This document describes how logging is configured in the application. The logging functionality is defined in the src.logging package and leverages Python's built-in logging framework.
Our logging approach uses a context manager to start up and tear down logging. This is mostly done to prevent tests from setting up multiple loggers each time we instantiate the logger.
If you wanted to write a simple script that could log, something like this would work
import logging
import src.logging
logger = logging.getLogger(__name__)
def main():
with src.logging.init(__package__):
logger.info("Hello")
Initializing logging is only necessary once when running an application. Logging is already initialized automatically for the entire API, so any new endpoints or features built into the API don't require the above configuration.
If you just want to be able to writes logs, you usually only need to do:
import logging
logger = logging.getLogger(__name__)
def my_function():
logger.info("hello")
We have two separate ways of formatting the logs which are controlled by the LOG_FORMAT
environment variable.
json
(default) -> Produces JSON formatted logs which are machine-readable.
{
"name": "src.api.healthcheck",
"levelname": "INFO",
"funcName": "healthcheck_get",
"created": "1663261542.0465896",
"thread": "275144058624",
"threadName": "Thread-2 (process_request_thread)",
"process": "16",
"message": "GET /v1/healthcheck",
"request.method": "GET",
"request.path": "/v1/healthcheck",
"request.url_rule": "/v1/healthcheck",
"request_id": ""
}
human-readable
(set by default in local.env
) -> Produces color coded logs for local development or for troubleshooting.
The src.logging.flask_logger module adds logging functionality to Flask applications. It automatically adds useful data from the Flask request object to logs, logs the start and end of requests, and provides a mechanism for developers to dynamically add extra data to all subsequent logs for the current request.
For example, if you would like to add the opportunity_id
to every log message during the lifecycle of a request, then you can do:
import logging
from src.logging.flask_logger import add_extra_data_to_current_request_logs
logger = logging.getLogger(__name__)
# Assume API decorators here
def opportunity_get(opportunity_id: int):
add_extra_data_to_current_request_logs({"request.path.opportunity_id": opportunity_id})
logger.info("Example log 1")
# ... some code
logger.info("Example log 2")
This would produce two log messages, which would both have request.path.opportunity_id=<the opportunity_id>
in the extra
information of the log message.

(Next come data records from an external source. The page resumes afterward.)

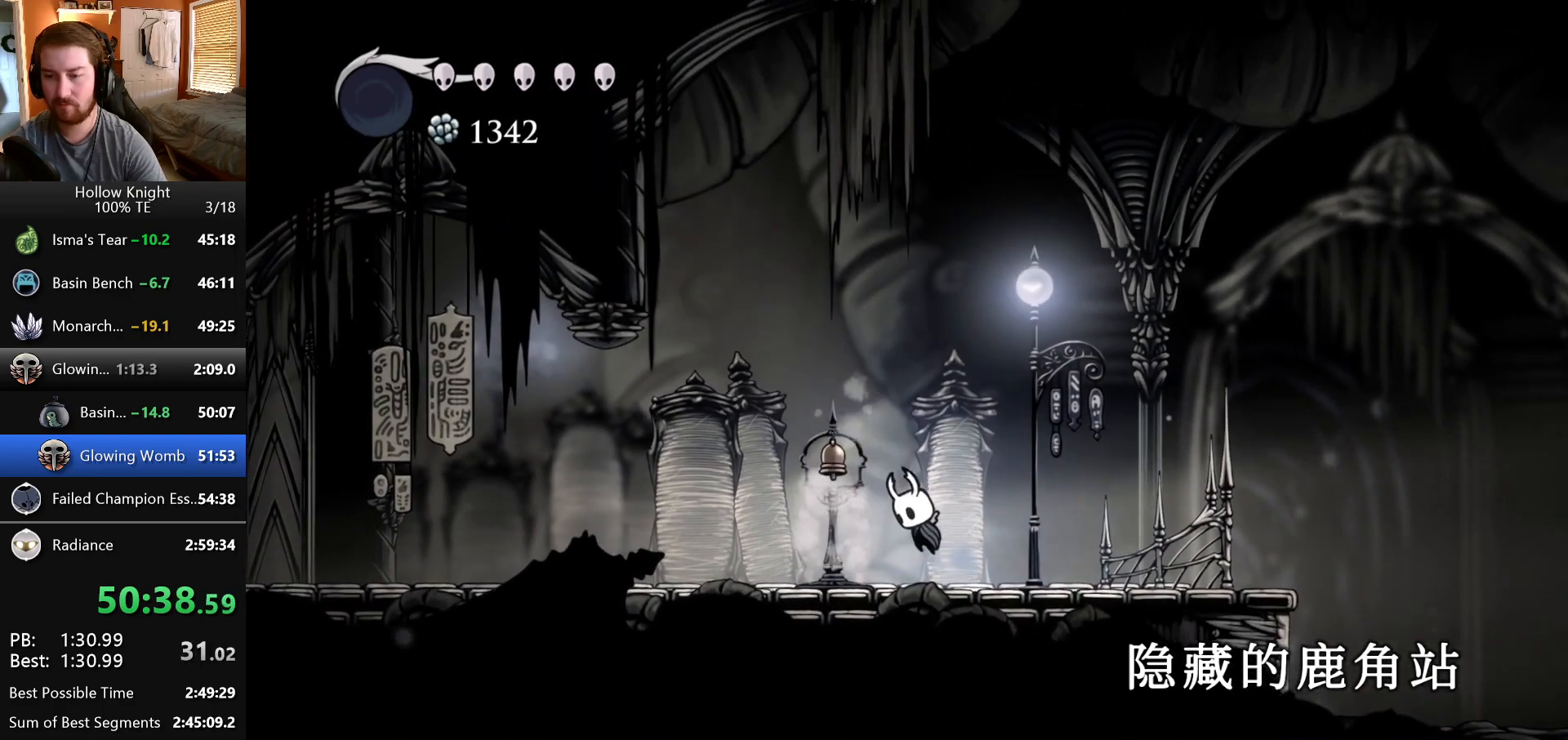
{"keys": ["left"], "events": [[83, "left", "up"], [83, "right", "down"], [300, "left", "down"], [300, "right", "up"]]}
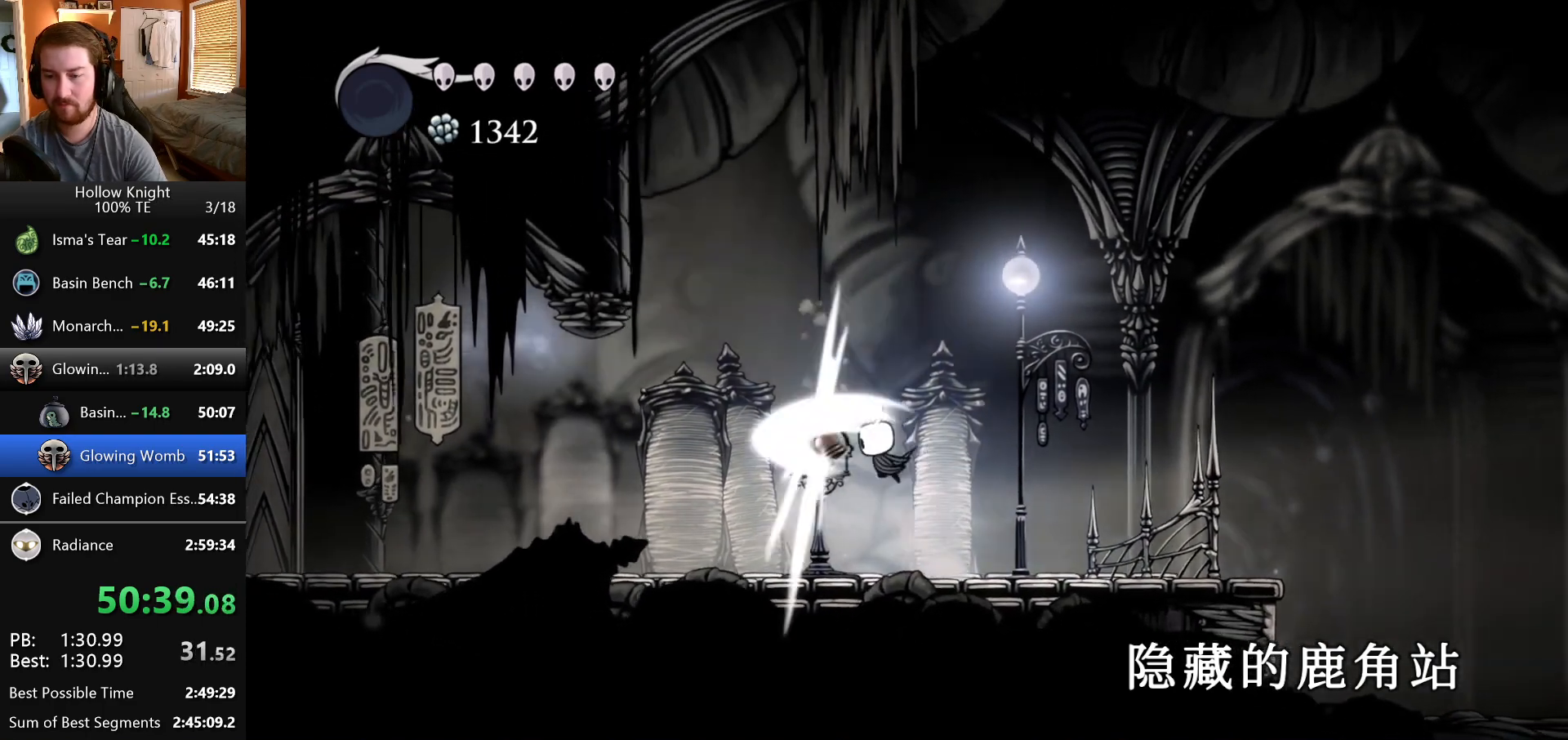
{"keys": ["right"], "events": [[17, "left", "up"], [17, "right", "down"], [217, "left", "down"], [217, "right", "up"], [450, "left", "up"], [450, "right", "down"]]}
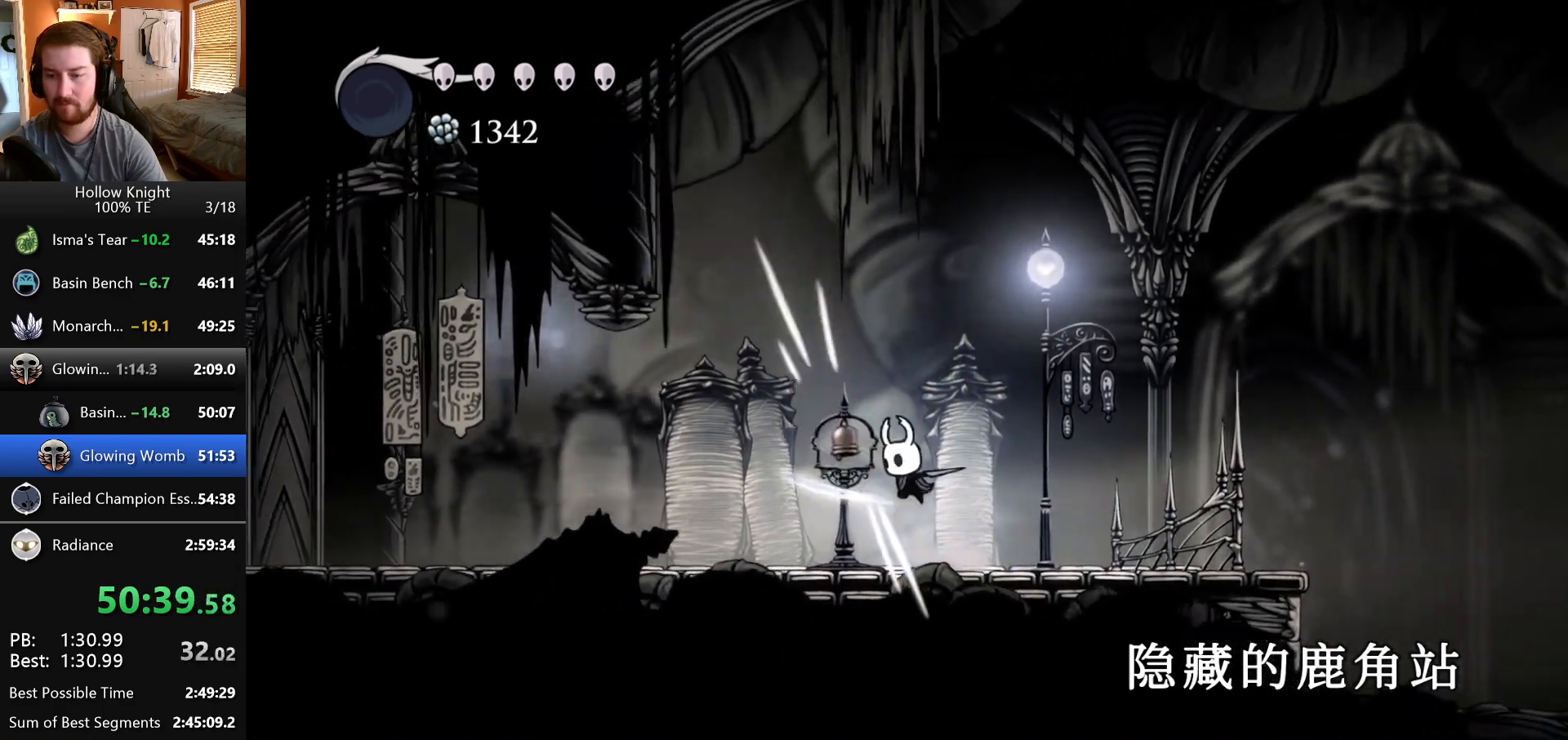
{"keys": ["right"], "events": [[217, "left", "down"], [217, "right", "up"], [400, "left", "up"], [400, "right", "down"]]}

This function can be called multiple times, adding more information each time.
NOTE: Be careful where you place the call to this method as it requires you to be in a Flask request context (ie. reached via calling Flask)
If you want to test a piece of code that calls add_extra_data_to_current_request_logs
without going via Flask, you'll either need to restructure
the code, or
Several fields are automatically attached to every log message of a request regardless of what you configure in the flask_logger. This includes:
- Request ID
- Request method (eg.
POST
orPATCH
) - Request path
- Request URL rule
- Cognito ID from the
Cognito-Id
header
Additionally when a request ends, the following will always be logged:
- Status code
- Content length
- Content type
- Mimetype
- Request duration in milliseconds
The src.logging.pii module defines a filter that applies to all logs that automatically masks data fields that look like social security numbers.
We have configured audit logging which logs various events related to the process making network, file system and subprocess calls. This is largely done in the event we need to debug an issue or to detect if a library we are relying on is potentially doing something malicious (eg. a string parsing library shouldn't be making network requests).
For more information, please review the audit events Python docs, as well as PEP-578 which details the implementation details and thought process behind this feature in Python.
Audit logging can be turned on/off by the LOG_ENABLE_AUDIT
environment variable
which is defaulted off for local development as audit logs are very verbose
We don't log 100% of audit events as they are very verbose. The first 10 events of a particular type will all log, but after than only every 10th will log, and once it has reached 100 occurrences, only every 100th. This count will only consider the 128 most recently logged scenarios where a scenario is based on the call + arguments (ie. calls to the request library for different URLs are treated separately)
The audit logging unit tests that we have written are run separately from the rest of the tests as enabling audit logging causes several hundred log messages to appear when run with everything else, and makes it very difficult to debug and fix your tests.